INSTRUCTIONS FOR THE TASK —
A single count is required: the lines of the data below in which the word "weak" occurs.

*** DATA EXTRACTS ***

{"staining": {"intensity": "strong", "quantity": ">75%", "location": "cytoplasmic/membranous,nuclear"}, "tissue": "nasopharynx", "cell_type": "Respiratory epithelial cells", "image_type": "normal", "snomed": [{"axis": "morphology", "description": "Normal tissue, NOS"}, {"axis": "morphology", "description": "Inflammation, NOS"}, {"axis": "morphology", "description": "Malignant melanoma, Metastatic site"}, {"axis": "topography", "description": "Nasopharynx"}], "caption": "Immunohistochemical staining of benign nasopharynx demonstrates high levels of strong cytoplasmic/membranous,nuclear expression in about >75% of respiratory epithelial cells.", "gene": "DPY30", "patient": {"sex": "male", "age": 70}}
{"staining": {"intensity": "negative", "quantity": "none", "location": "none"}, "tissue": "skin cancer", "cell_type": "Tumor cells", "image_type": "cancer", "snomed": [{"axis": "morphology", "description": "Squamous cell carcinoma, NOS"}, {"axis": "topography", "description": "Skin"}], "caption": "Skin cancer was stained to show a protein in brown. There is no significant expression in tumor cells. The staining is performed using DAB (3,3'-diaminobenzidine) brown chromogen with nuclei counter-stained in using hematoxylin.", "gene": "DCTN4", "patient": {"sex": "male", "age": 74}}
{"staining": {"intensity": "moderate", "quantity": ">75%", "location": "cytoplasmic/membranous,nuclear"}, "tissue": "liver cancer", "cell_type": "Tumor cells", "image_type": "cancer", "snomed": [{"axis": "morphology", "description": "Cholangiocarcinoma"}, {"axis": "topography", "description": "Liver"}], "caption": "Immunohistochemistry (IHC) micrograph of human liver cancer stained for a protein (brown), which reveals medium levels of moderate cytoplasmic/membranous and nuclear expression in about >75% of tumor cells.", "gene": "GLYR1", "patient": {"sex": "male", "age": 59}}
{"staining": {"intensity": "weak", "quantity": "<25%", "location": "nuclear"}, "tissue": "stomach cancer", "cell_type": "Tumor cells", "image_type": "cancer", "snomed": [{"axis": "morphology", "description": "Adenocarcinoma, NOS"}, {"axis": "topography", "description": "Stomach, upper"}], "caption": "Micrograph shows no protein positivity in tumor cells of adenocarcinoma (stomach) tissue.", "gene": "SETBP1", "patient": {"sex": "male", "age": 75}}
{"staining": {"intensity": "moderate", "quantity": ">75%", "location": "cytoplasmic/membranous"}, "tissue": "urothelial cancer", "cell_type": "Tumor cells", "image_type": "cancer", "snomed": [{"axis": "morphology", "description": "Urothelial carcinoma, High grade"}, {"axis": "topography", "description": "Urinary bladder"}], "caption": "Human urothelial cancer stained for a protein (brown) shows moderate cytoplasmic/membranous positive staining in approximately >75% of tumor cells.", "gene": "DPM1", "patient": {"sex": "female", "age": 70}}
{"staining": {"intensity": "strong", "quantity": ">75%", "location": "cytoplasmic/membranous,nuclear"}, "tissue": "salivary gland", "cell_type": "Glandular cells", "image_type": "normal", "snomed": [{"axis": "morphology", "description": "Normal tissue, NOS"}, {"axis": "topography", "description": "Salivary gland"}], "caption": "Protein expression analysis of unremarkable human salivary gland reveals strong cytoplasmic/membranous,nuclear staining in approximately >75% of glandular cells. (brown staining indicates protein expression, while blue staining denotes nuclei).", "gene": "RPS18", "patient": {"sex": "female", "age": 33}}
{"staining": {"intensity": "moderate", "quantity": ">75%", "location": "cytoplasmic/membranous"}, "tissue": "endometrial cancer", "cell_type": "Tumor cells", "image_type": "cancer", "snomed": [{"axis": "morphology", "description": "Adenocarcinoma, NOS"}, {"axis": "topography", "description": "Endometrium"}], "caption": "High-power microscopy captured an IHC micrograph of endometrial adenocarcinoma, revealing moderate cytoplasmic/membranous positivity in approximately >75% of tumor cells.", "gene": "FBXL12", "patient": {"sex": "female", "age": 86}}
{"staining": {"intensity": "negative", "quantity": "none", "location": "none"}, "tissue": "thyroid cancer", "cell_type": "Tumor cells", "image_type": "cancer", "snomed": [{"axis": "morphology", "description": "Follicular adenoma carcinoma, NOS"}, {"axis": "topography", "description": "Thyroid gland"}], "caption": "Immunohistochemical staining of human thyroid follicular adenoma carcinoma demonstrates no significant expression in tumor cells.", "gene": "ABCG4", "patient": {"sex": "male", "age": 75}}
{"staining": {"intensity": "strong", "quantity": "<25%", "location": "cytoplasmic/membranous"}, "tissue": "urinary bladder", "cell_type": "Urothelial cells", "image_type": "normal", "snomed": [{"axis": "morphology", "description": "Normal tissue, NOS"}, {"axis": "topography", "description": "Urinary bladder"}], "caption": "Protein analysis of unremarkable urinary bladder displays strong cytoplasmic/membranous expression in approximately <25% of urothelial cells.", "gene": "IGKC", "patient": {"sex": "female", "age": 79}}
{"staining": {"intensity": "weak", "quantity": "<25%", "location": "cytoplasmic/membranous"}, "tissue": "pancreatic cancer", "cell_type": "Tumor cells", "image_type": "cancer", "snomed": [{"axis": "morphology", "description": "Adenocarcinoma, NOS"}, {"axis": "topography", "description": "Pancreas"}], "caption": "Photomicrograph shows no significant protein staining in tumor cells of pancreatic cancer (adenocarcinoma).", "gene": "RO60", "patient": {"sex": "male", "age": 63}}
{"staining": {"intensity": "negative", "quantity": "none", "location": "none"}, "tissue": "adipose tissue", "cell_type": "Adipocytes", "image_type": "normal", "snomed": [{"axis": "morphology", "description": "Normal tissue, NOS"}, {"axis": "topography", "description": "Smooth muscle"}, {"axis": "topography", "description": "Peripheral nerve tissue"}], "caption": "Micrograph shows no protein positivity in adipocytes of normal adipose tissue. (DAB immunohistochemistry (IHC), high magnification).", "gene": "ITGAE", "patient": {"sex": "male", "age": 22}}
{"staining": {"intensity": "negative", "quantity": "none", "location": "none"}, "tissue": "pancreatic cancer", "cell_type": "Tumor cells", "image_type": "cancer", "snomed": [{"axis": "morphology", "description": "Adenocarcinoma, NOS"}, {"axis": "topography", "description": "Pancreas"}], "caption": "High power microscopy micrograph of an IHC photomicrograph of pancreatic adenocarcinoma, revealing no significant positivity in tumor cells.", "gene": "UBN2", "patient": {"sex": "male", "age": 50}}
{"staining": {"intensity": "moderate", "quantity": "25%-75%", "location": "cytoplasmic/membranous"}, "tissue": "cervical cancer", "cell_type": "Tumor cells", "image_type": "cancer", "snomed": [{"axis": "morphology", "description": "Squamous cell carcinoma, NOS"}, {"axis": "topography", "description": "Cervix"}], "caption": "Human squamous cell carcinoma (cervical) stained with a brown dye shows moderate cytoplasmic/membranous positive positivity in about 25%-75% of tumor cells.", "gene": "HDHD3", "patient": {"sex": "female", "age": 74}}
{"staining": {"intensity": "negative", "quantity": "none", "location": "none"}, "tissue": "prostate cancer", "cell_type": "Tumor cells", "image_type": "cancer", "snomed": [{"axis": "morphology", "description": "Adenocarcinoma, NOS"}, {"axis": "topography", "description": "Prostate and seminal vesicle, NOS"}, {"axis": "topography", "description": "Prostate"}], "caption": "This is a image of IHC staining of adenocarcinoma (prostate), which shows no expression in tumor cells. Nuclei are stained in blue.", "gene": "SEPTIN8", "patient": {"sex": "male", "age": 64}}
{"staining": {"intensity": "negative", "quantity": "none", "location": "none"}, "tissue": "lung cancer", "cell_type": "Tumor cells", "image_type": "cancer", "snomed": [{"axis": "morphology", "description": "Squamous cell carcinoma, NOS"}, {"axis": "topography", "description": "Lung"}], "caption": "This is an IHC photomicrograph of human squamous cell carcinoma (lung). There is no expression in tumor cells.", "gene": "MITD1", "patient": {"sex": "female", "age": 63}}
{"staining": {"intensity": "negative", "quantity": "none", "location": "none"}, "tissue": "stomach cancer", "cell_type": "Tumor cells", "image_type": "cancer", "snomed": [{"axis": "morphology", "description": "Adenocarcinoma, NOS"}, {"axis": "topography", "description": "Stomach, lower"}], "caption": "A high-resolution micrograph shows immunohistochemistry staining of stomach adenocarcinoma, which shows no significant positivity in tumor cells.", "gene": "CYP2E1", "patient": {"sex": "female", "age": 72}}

*** End of DATA EXTRACTS ***

RESULT OF THIS EXERCISE —
2